Participants in the solicitation

Patriot and its directors, officers and other members of its management and employees may be considered participants in the solicitation of proxies from its shareholders in connection with the merger and the capital increase. A list of the names of such directors and officers and information regarding the ownership of Patriot common stock by such participants is set forth in Patriot’s Form 10-K, as amended or supplemented by any Form 3 or Form 4 filed with the SEC since the date of this Form 10-K. Additional information about the interests of these participants may be obtained by reading the proxy statement relating to the merger and capital increase when it becomes available, or by addressing a request to Patriot at 900 Bedford Street, Stamford , CT, 06901, Attention: Michael Carrazza, Phone: (203) 251-8230.

American Challenger and its directors and officers may also be considered participants in the solicitation of proxies from Patriot shareholders in connection with the merger and capital increase.

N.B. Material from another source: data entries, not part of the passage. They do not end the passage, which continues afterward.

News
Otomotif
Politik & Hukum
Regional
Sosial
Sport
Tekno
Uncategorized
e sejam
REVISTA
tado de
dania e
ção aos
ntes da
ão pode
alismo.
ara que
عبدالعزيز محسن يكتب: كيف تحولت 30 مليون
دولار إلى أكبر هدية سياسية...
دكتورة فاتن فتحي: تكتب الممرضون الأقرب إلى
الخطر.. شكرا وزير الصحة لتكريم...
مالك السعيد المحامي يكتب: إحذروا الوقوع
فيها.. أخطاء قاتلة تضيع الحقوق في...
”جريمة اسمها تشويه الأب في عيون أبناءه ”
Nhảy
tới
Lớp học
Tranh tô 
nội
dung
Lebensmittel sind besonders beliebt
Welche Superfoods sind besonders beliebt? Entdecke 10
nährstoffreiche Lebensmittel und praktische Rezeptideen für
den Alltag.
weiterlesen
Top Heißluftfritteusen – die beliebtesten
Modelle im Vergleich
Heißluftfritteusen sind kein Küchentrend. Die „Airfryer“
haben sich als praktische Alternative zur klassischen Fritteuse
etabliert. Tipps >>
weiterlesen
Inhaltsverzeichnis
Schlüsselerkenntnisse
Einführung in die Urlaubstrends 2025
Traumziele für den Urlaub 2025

A list of the names of such directors and officers and information regarding their interests in the merger will be contained in the proxy statement when available.

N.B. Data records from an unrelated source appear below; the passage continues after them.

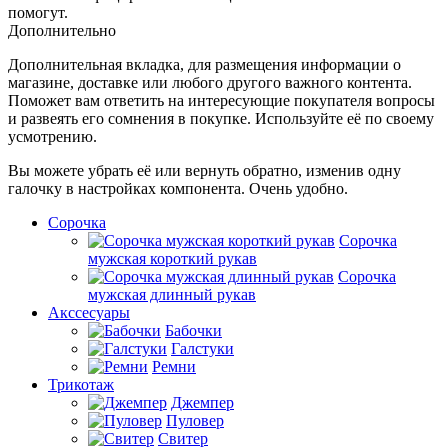
помогут.
Дополнительно
Дополнительная вкладка, для размещения информации о
магазине, доставке или любого другого важного контента.
Поможет вам ответить на интересующие покупателя вопросы
и развеять его сомнения в покупке. Используйте её по своему
усмотрению.
Вы можете убрать её или вернуть обратно, изменив одну
галочку в настройках компонента. Очень удобно.
Сорочка
Сорочка
мужская короткий рукав
Сорочка
мужская длинный рукав
Акссесуары
Бабочки
Галстуки
Ремни
Трикотаж
Джемпер
Пуловер
Свитер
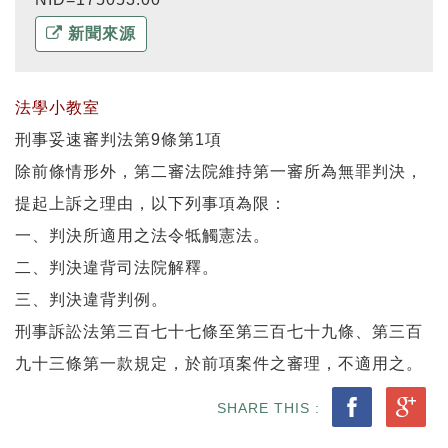
新聞來源
法學小教室
刑事妥速審判法第9條第1項
除前條情形外，第二審法院維持第一審所為無罪判決，
提起上訴之理由，以下列事項為限：
一、判決所適用之法令牴觸憲法。
二、判決違背司法院解釋。
三、判決違背判例。
刑事訴訟法第三百七十七條至第三百七十九條、第三百
九十三條第一款規
定，於前項案件之審理，不適用之。
SHARE THIS :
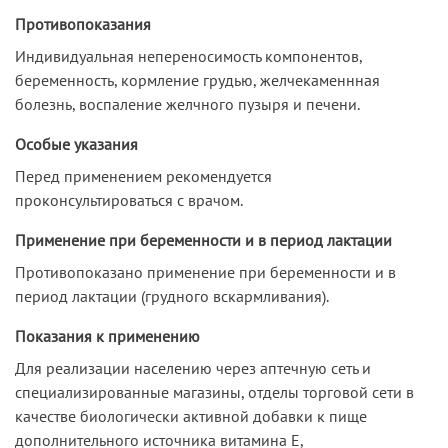
Противопоказания
Индивидуальная непереносимость компонентов,
беременность, кормление грудью, желчекаменнная
болезнь, воспаление желчного пузыря и печени.
Особые указания
Перед применением рекомендуется
проконсультироваться с врачом.
Применение при беременности и в период лактации
Противопоказано применение при беременности и в
период лактации (грудного вскармливания).
Показания к применению
Для реализации населению через аптечную сеть и
специализированные магазины, отделы торговой сети в
качестве биологически активной добавки к пище
дополнительного источника витамина Е,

About Patriot National Bancorp, Inc.

Founded in 1994 and now celebrating its 28th year, Patriot National Bancorp, Inc. is the parent company of Patriot Bank NA (“Bank”), a nationally chartered bank headquartered in Stamford, CT. The Bank is headquartered in Stamford and operates 9 branches: in Scarsdale, NY; and Darien, Fairfield, Greenwich, Milford, Norwalk, Orange, Stamford, Westport, CT with Express Banking branches in Bridgeport/Husatonic Community College, downtown New Haven and Trumbull at Westfield Mall. The Bank also has SBA lending offices in Stamford, Connecticut, Florida, Georgia, Mississippi, and an operations center in Rhode Island.

Patriot’s mission is to serve its local community and national customer base by offering a growing range of banking solutions to meet the needs of individuals and small business owners. Patriot values ​​the integrity of its people and the way it conducts business. A focus on building strong customer relationships and community engagement are cornerstones of Patriot’s philosophy, which seeks to maximize shareholder value.